Pecah Kemenkeu, Prabowo Bakal Bentuk Badan Penerimaan Negara
Jakarta, CNN Indonesia —
Pemisahan Kementerian Keuangan (Kemenkeu) menjadi Kementerian Penerimaan Negara bakal dimulai dengan pembentukan Badan Penerimaan Negara (BPN).
Hal tersebut disampaikan Ketua Relawan Pengusaha Muda Nasional (Repnas) Anggawira. Ia menilai pembentukan kementerian baru di kabinet Prabowo Subianto tak mudah.
“Sebenarnya kalau langsung membentuk Kementerian (Penerimaan Negara) itu harus ada prasyarat-prasyaratnya. Bisa saja taktis dulu, sementara badan, nanti become ke kementerian kan bisa seperti itu,” kata Anggawira saat ditemui CNNIndonesia.com di bilangan Jakarta Pusat, Sabtu (28/9).
“Bisa saja Badan (Penerimaan Negara) dulu, baru berubah nanti jadi kementerian,” imbuhnya.
Anggawira menegaskan sejatinya badan atau kementerian selevel. Namun, badan, seperti Badan Gizi Nasional yang mengurusi makan free of charge berada di bawah dan bertanggung jawab langsung kepada presiden.
Ia menyebut konsep ini juga serupa dengan sejarah terciptanya Kementerian Investasi. Cikal bakal kementerian itu berasal dari Badan Koordinasi Penanaman Modal (BKPM).
“Artinya kan prosesnya pembentukan badan lebih mudah dari kementerian … Saya pikir bukan orang baru (calon kepala Badan Penerimaan Negara), pastinya yang sudah berpengalaman,” jelas Anggawira.
“(Pembagian tugas dengan Kemenkeu) ada urusan keluar dan urusan masuk. Badan Penerimaan Negara mengurus yang masuk, nanti spending-nya Kemenkeu,” tutupnya.

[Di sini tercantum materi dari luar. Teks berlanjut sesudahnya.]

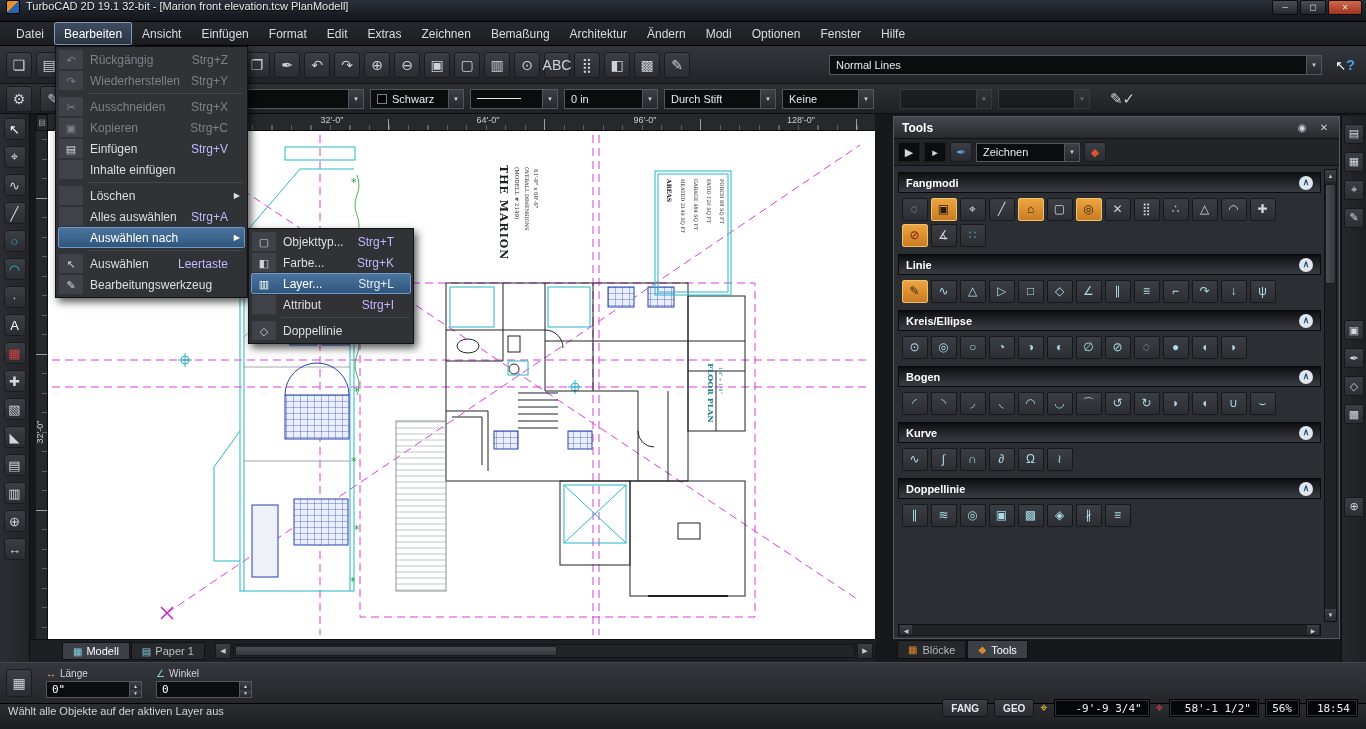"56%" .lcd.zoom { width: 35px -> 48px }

Urgensi pembentukan BPN salah satunya adalah mengerek rasio pajak Indonesia ke 23 persen. Belakangan, juga ada kenaikan pajak pertambahan nilai (PPN) dari 11 persen ke 12 persen yang disorot karena dirasa memberatkan.
Sementara itu Ekonom Universitas Indonesia (UI) Fithra Faisal Hastiadi mengatakan dalam Diskusi Polemik Trijaya bahwa kenaikan PPN pada 2025 memang belum waktunya. Ini karena jumlah kelas menengah di Indonesia tengah anjlok.
“Saya berempati, saat ini kan tim Pak Prabowo yang sudah ada di seat kementerian, Pak Thomas Djiwandono (wakil menteri keuangan II) ini mungkin juga lagi pusing. Bagaimana cara untuk tetap melakukan belanja, di sisi lain tekanan fiskal tidak bertambah mudah, tapi bertambah sulit,” jelasnya.
“Beberapa aspirasi yang dititipkan kepada kami para ekonom adalah untuk price added tax (VAT), misalnya PPN tahun depan jangan dinaikkan dulu lah. Saya coba simulasikan nanti kalau jumlah heart elegance sudah 25 persen dari overall populasi, baru bisa kita naikkan jadi 12 persen,” saran Fithra.
Berdasarkan information Badan Pusat Statistik (BPS) yang disampaikan Menteri Koordinator Bidang Perekonomian Airlangga Hartarto, kelas menengah memang turun.
Airlangga mengatakan saat ini heart elegance tersisa 17,13 persen. Jika rakyat Indonesia ada 270 juta, maka kelompok ini hanya mencapai 46,25 juta orang.